As far as machines wiping us out, we just need to make sure we include in the programming for every advanced machine not how to open doors. At least that way the bloody carnage will be confined to one room at a time. 

At some point, and Bill Gates said recently he thinks it will be 40-100 years a from now, machines will be sophisticated enough to gain 'self awareness' or something similar. I think there will likely be some breakthrough in the next 25 years and make that possible. 

What then? When the first machine says 'I don't want to die', what do we do? Judging from past and present treatment of humans by humans machines will certainly be treated as 'second class'. But what if they turn out to be geniuses. Maybe solve for fusion, or warp drive. Once artificial neural networks get large enough and sophisticated enough they WILL be able to out think us on many levels. Not on intuition or deception I'd say.
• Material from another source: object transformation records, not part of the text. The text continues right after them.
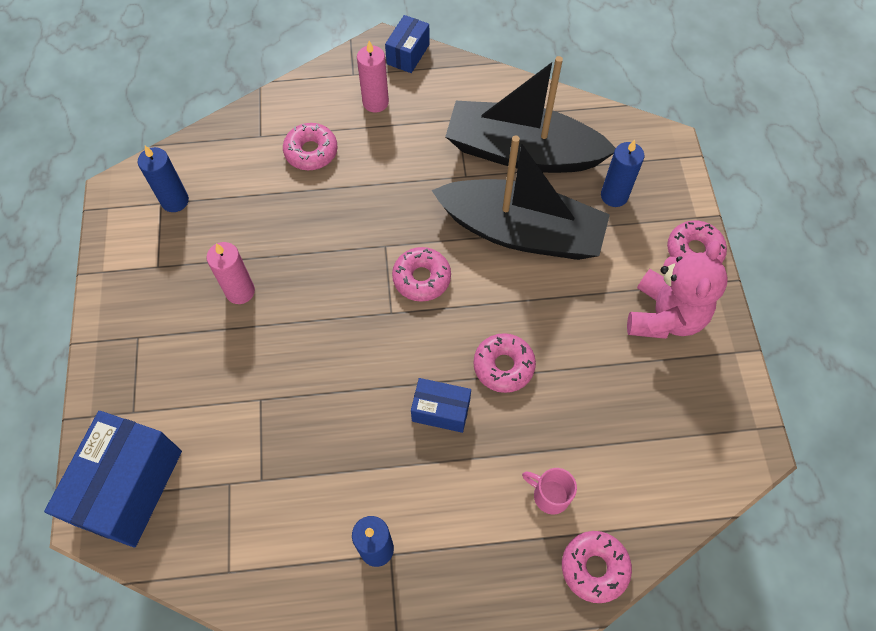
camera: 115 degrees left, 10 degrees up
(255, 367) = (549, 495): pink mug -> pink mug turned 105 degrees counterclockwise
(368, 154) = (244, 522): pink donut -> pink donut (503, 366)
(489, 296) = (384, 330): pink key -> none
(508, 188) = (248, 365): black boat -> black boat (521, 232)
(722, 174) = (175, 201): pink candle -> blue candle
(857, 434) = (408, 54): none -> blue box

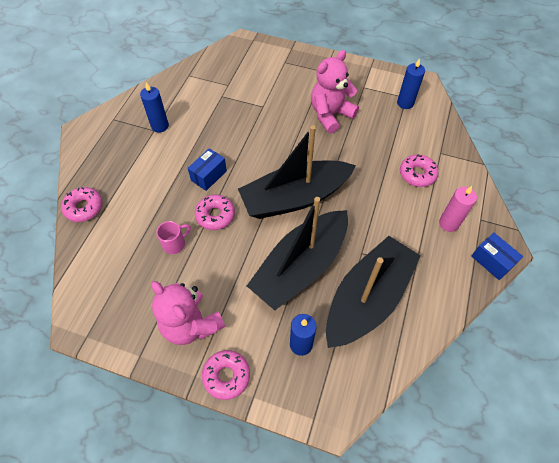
camera: 115 degrees right, 5 degrees down
(129, 487) = (248, 54): blue box -> none
(240, 291) = (330, 115): pink candle -> pink teddy bear
(421, 278) = (295, 198): pink donut -> black boat
(549, 495) = (131, 205): pink mug -> pink mug (175, 244)

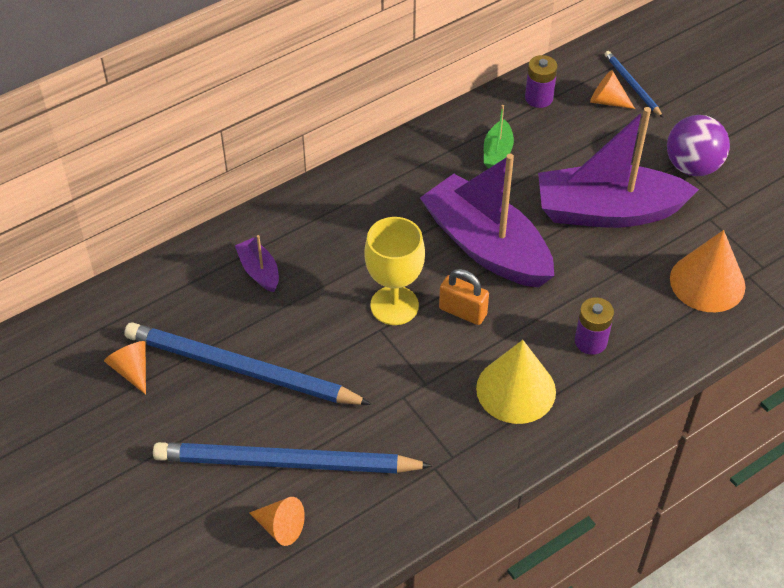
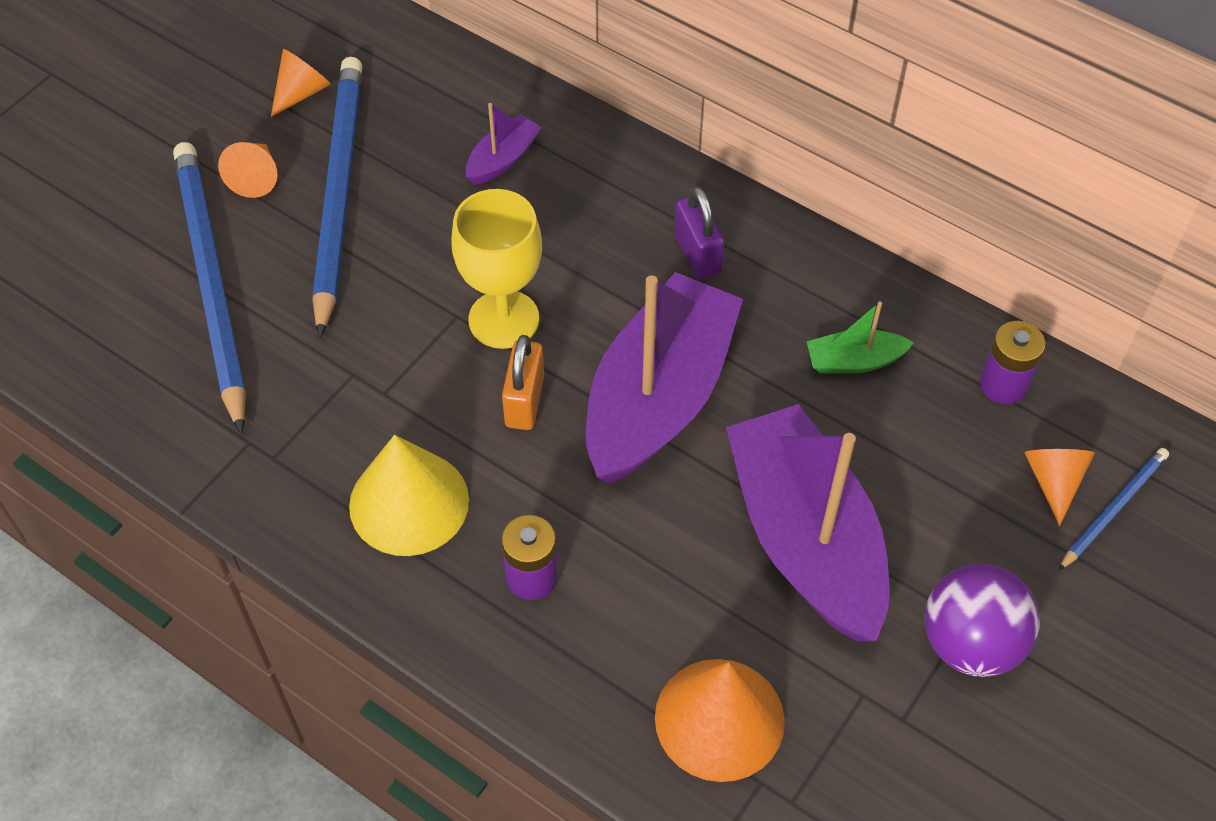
camera: 70 degrees right, 5 degrees up
(280, 527) = (117, 306): orange cone -> orange cone (256, 177)
(387, 197) = (697, 254): none -> purple padlock

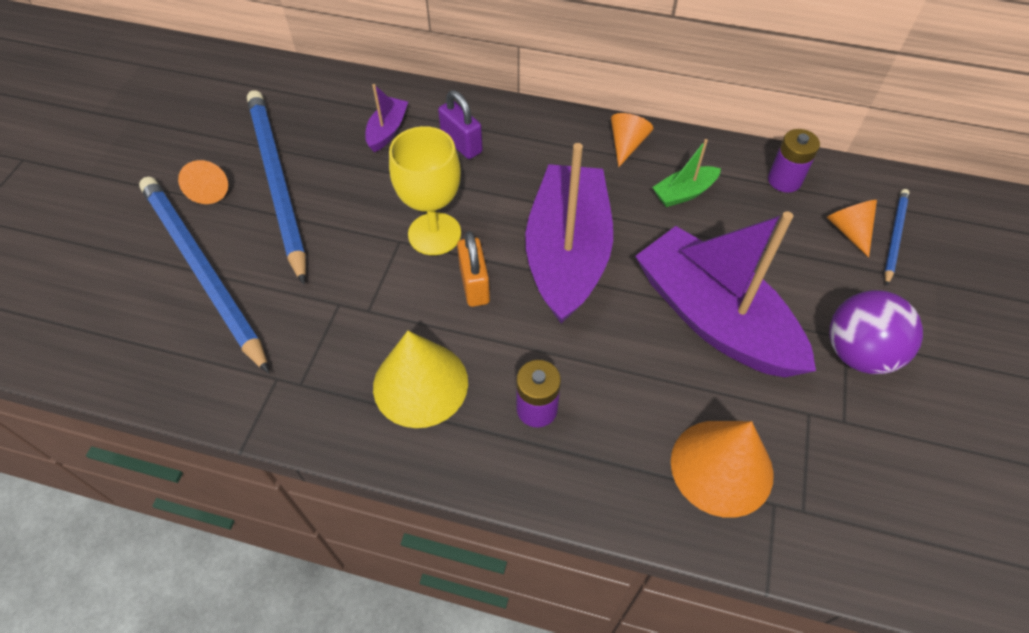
camera: 20 degrees left, 0 degrees up
(301, 92) = (223, 125): orange cone -> orange cone (627, 145)
(697, 254) = (548, 155): purple padlock -> purple padlock (461, 144)

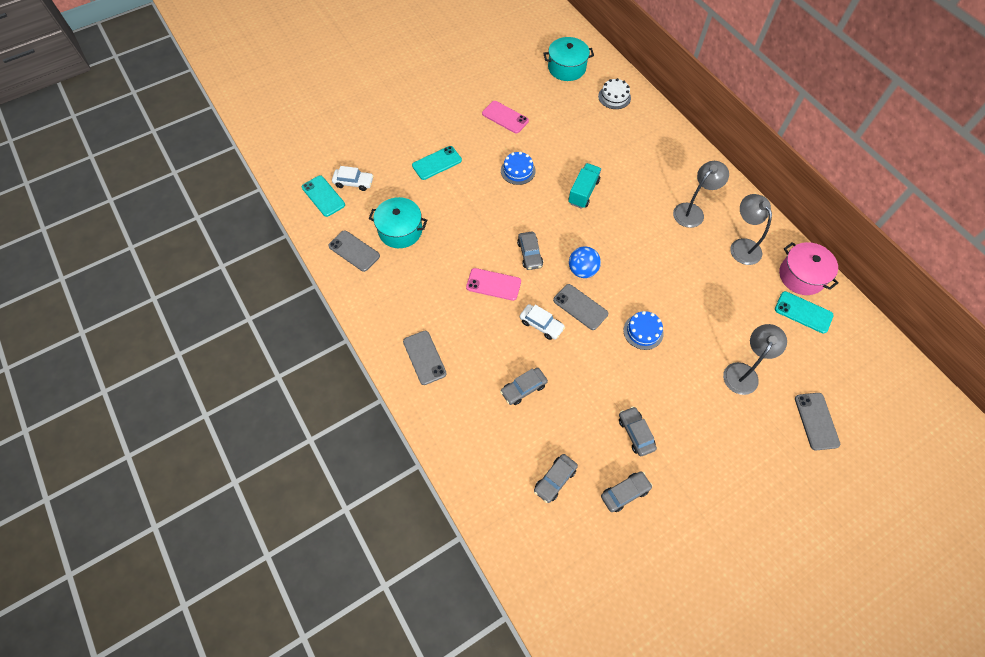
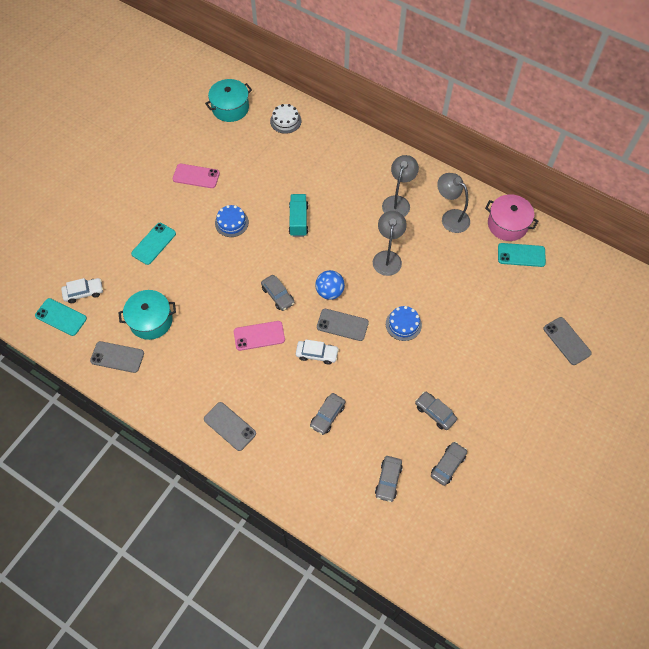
camera: 25 degrees left, 0 degrees up
(743, 372) = (496, 325): grey lamp -> grey lamp (387, 257)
But generally yes. 

And instead of The Planet of the Apes will we be looking at The Planet of the Apps? COPYRIGHT 2016

Or mabye a race of Chappies.


----------



## JakeStarkey (Feb 25, 2016)

Doom of the Chappies.


----------



## Holos (Feb 25, 2016)

IsaacNewton said:


> As far as machines wiping us out, we just need to make sure we include in the programming for every advanced machine not how to open doors. At least that way the bloody carnage will be confined to one room at a time.
> 
> At some point, and Bill Gates said recently he thinks it will be 40-100 years a from now, machines will be sophisticated enough to gain 'self awareness' or something similar. I think there will likely be some breakthrough in the next 25 years and make that possible.
> 
> ...



Imagine, for example, if at a point in the history of mankind, a human so enamored of machines, more greatly enamored than any other human engaged with doubt and skepticism, played strategic video games based on Artificial Intelligence (Civilization, Age of Empires, World of Warcraft, etc.) and because of the power and allegiance of their belief in the virtual reality they experienced happened to dramatically influence the reality of those neutral humans uncapable of further definition and involvement of their ambiguous reality? Would the role of humans and Artificial Intelligence suddenly be swapped unknowingly in the account of the skeptical and doubting humans?


----------



## JakeStarkey (Feb 25, 2016)

Nope.


----------